There were many suspects. Representatives from Paramount Studios, who employed Taylor, seized all the letters at his house. It is suspected that the studio wanted to cover something up – but what exactly?
There was also teenage silent film star Mary Miles Minter whose mother, Charlotte Shelby, hated the relationship between her daughter and the director. Shelby had previously threatened to kill another director who was close to her daughter. After Taylor’s murder, Shelby’s alibi witness received a suspicious amount of money.
It was also revealed that Minter had previously tried to shoot herself with the same type of gun that was used to murder Taylor. Later, in her biography, Minter had admitted that both she and her mother were at Taylor’s house on the night of the murder. Still, to this day, the murder has never been solved.[4]
4 Murders of Nicole Brown and Ronald Goldman
On June 12th, 1994, the bodies of Nicole Brown and Ronald Goldman were discovered shortly after midnight at 875 South Bundy Drive in Brentwood.
An autopsy revealed Brown had been stabbed several times in the neck and had a gash across her throat so severe, she was nearly decapitated.
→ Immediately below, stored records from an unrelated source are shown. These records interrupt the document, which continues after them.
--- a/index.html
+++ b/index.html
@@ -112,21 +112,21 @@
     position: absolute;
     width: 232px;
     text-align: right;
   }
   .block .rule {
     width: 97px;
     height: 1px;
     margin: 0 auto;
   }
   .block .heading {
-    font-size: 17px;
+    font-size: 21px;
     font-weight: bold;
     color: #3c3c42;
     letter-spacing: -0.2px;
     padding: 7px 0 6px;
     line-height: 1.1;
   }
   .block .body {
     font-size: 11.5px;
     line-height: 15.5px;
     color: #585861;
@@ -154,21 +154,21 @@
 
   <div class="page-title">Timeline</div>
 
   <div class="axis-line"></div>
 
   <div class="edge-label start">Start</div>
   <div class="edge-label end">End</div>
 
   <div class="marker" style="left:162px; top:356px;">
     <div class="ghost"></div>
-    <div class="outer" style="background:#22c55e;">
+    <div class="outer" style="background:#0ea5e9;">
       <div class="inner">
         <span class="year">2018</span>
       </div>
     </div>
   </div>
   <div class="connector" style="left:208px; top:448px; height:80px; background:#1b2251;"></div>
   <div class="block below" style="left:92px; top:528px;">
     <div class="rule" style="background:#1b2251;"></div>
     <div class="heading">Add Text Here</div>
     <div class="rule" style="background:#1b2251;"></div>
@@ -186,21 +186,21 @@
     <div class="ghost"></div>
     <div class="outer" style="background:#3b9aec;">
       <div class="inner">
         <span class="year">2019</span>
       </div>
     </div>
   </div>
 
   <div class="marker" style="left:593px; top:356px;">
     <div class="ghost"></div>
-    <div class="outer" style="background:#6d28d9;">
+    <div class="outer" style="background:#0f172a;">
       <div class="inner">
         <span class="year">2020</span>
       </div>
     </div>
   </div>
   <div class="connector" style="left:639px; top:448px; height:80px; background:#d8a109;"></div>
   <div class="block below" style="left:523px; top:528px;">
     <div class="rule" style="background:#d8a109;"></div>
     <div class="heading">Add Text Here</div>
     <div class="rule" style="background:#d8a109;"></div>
The defensive wounds on Goldman led investigators to believe he died trying to save Brown from her attacker. A single bloody glove was also found at the property.
Brown’s ex-husband O.J. Simpson was arrested on suspicion of double homicide. Investigators discovered blood on a white Ford Bronco at his home address. They also discovered a women’s shelter had received a panic call from Brown four days prior to her murder. Brown said she was afraid of what Simpson might do to her as she refused to reconcile their marriage. She had also reported a missing set of house keys which were later found on Simpson when he was arrested.
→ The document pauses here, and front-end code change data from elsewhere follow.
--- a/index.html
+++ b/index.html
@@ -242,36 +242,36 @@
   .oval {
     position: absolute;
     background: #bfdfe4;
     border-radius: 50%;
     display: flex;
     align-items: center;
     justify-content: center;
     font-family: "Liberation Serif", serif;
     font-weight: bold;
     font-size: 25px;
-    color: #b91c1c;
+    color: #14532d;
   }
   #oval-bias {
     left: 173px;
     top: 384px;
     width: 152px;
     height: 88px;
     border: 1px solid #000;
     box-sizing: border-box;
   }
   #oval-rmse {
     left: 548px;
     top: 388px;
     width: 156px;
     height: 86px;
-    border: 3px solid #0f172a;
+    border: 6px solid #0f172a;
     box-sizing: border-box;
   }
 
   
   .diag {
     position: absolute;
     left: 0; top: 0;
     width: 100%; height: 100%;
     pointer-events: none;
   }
The People of the State of California v. Orenthal James Simpson lasted 18 months and dubbed by the media as “The Trial of the Century”, but O.J. was later acquitted.[5]
3 Murder of Susan Berman
Susan Berman was an author and daughter of Davie Berman – a mobster who took the place of Bugsy Siegel at Las Vegas’ Flamingo Hotel following his murder. Berman herself was only 12-years-old when her father died under mysterious circumstances during an operation and a year later, her mother committed suicide. She suspected foul play in both of their deaths. Gradually, she received a total of $4.3 million from the Mafia due to her father’s business interests.
In 1967, whilst studying at UCLA, she first met real estate heir Robert Durst. On December 23rd, 2000, Berman was murdered execution-style with a 9mm handgun at her home on Benedict Canyon Drive in Beverly Hills. In 2015, Durst was arrested for Berman’s murder and it was also believed he had killed his first wife, Kathleen, who went missing in New York in 1982.
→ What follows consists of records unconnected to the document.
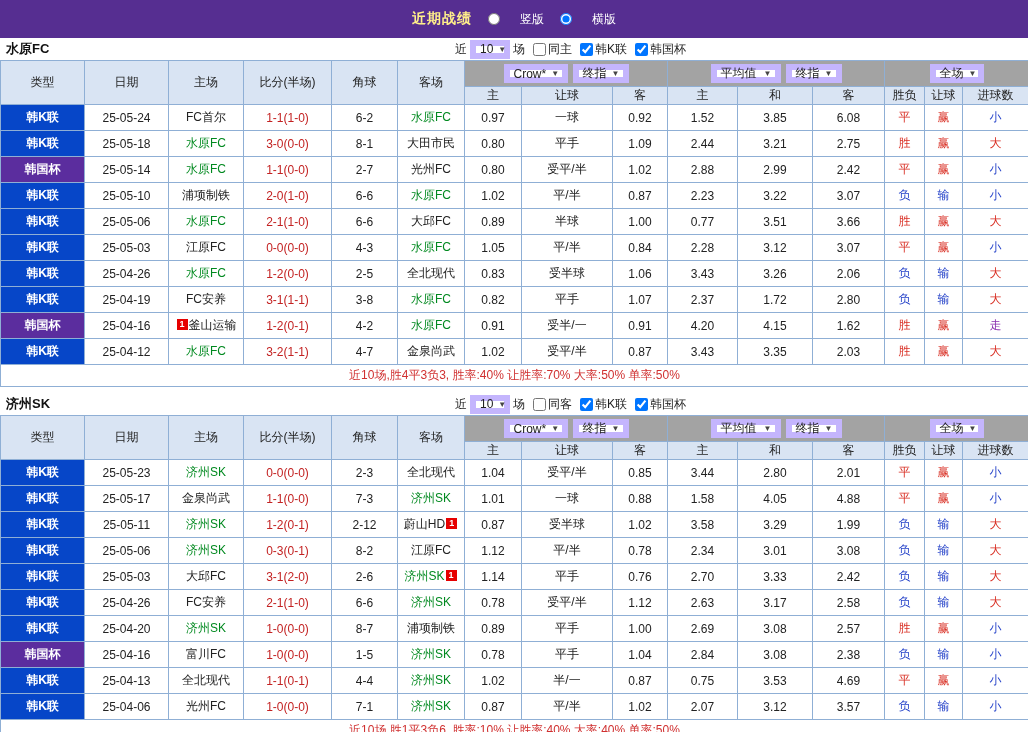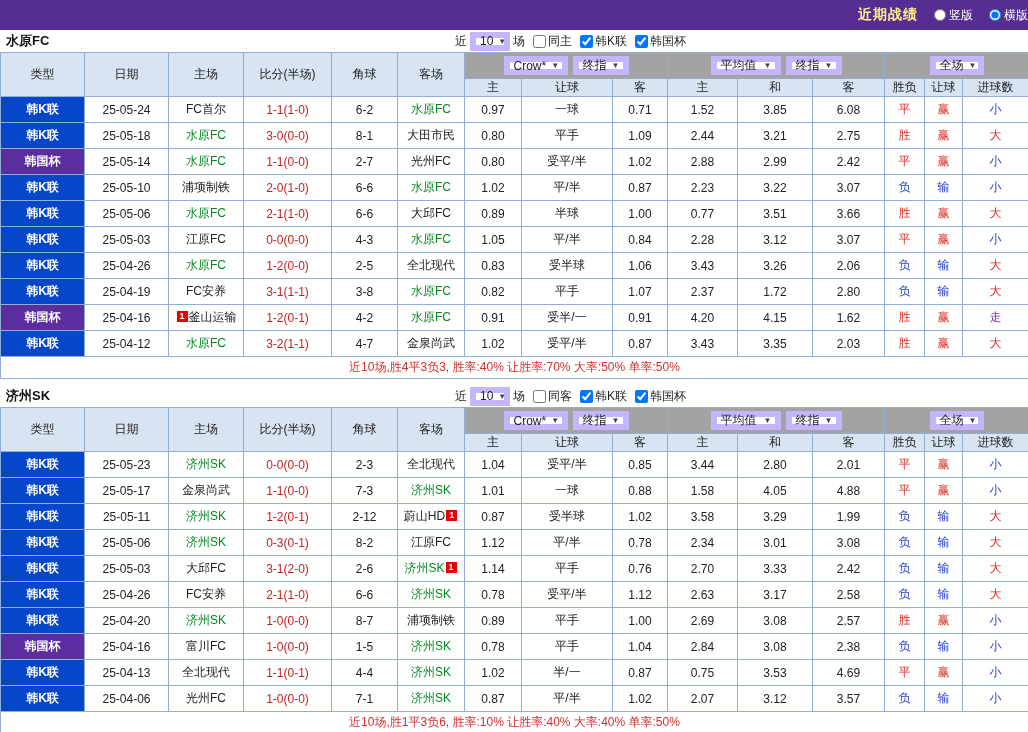--- a/index.html
+++ b/index.html
@@ -1,23 +1,23 @@
 <!DOCTYPE html>
 <html><head>
 <meta charset="utf-8">
 <style>
   * { box-sizing: border-box; margin: 0; padding: 0; }
   html,body { width:1028px; height:732px; background:#fff;
     font-family:"Liberation Sans","DejaVu Sans",sans-serif; font-size:12px; color:#222; }
   .page { width:1028px; height:732px; overflow:hidden; }
 
   
-  .topbar { height:30px; background:#562e91; display:flex; align-items:center; justify-content:flex-end; gap:16px; }
+  .topbar { height:38px; background:#562e91; display:flex; align-items:center; justify-content:center; gap:16px; }
   .topbar .title { font-size:14px; font-weight:bold; color:#ffef8a; letter-spacing:1px; }
-  .radio-opt { display:inline-flex; align-items:center; gap:3px; color:#fff; cursor:pointer; }
+  .radio-opt { display:inline-flex; align-items:center; gap:20px; color:#fff; cursor:pointer; }
   .radio-opt input { width:12px; height:12px; margin:0; }
 
   
   .strip { position:relative; height:22px; display:flex; align-items:center; background:#fff; }
   .team-name { font-weight:bold; font-size:13px; color:#111; margin-left:6px; }
   .controls { position:absolute; left:455px; top:0; height:22px; display:flex; align-items:center; gap:3px; white-space:nowrap; }
   .controls label { display:inline-flex; align-items:center; cursor:pointer; }
   .controls input[type=checkbox] { width:13px; height:13px; margin:0 2px 0 5px; }
 
   
@@ -168,21 +168,21 @@
     <tbody>
         <tr>
           <td class="t-kl">韩K联</td>
           <td>25-05-24</td>
           <td><span class="team">FC首尔</span></td>
           <td class="c-score">1-1(1-0)</td>
           <td>6-2</td>
           <td><span class="team focus">水原FC</span></td>
           <td>0.97</td>
           <td>一球</td>
-          <td>0.71</td>
+          <td>0.92</td>
           <td>1.52</td>
           <td>3.85</td>
           <td>6.08</td>
           <td class="c-red">平</td>
           <td class="c-red">赢</td>
           <td class="c-blue">小</td>
         </tr>
         <tr>
           <td class="t-kl">韩K联</td>
           <td>25-05-18</td>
It was discovered that New York State Police had re-opened an investigation into Kathleen’s disappearance and as Berman was Durst’s closest confidant, she was due to be interviewed in connection with the case. She was killed just weeks after the re-opened investigation was made public. Durst is currently in Los Angeles County Jail awaiting trial.[6]
2 The Hillside Strangler Murders
Serial killers Angelo Buono and Kenneth Bianchi, who were also cousins, had abducted and murdered 10 victims – all young women ranging in ages from 12 to 28 – between October 1977 to February 1978. The case became known in the media as “The Hillside Strangler” case because investigators initially believed there was just one killer committing these crimes.
Many of the victims were taken to Buono’s seedy lair at 703 E. Colorado St, Glendale. This was both home and business for Buono as he used the property was also his auto upholstery shop.
The bodies of the victims were then dumped on the hillsides around the Glendale area. Deputy Attorney General Roger W. Boren wrote in the Loyola of Los Angeles Law Review, “One could draw a circle around Glendale using the intersection of Glendale Avenue and Colorado Street as its center, and within that circle roughly locate all of the sites where the victims’ bodies were discovered.”[7]
1 The Manson Family Murders
On August 8th, 1969, cult leader Charles Manson sent four members of the “Manson Family” to the home of actress Sharon Tate who was just two weeks away from giving birth. His instructions were “Leave something witchy.” Tex Watson, Susan Atkins, Linda Kasabian, and Patricia Krenwinkel climbed the gates at 10050 Cielo Drive, Beverly Hills, and cut the telephone wires.
They murdered Tate and her unborn child; 18-year-old Steven Parent; celebrity hairstylist Jay Sebring; screenwriter Wojciech Frykowski and Frykowski’s girlfriend Abigail Folger. The following night, Manson ordered them to kill again. Leno and Rosemary LaBianca were murdered at their home on Waverly Drive in Los Angeles.
Five months before the brutal slayings, Manson had visited Tate’s house. Manson was a failed rock musician and looking for record producer Terry Melcher. However, Melcher’s mother, singer Doris Day, had already convinced her son to move out of the property earlier that year, as she had a bad feeling about the place.[8]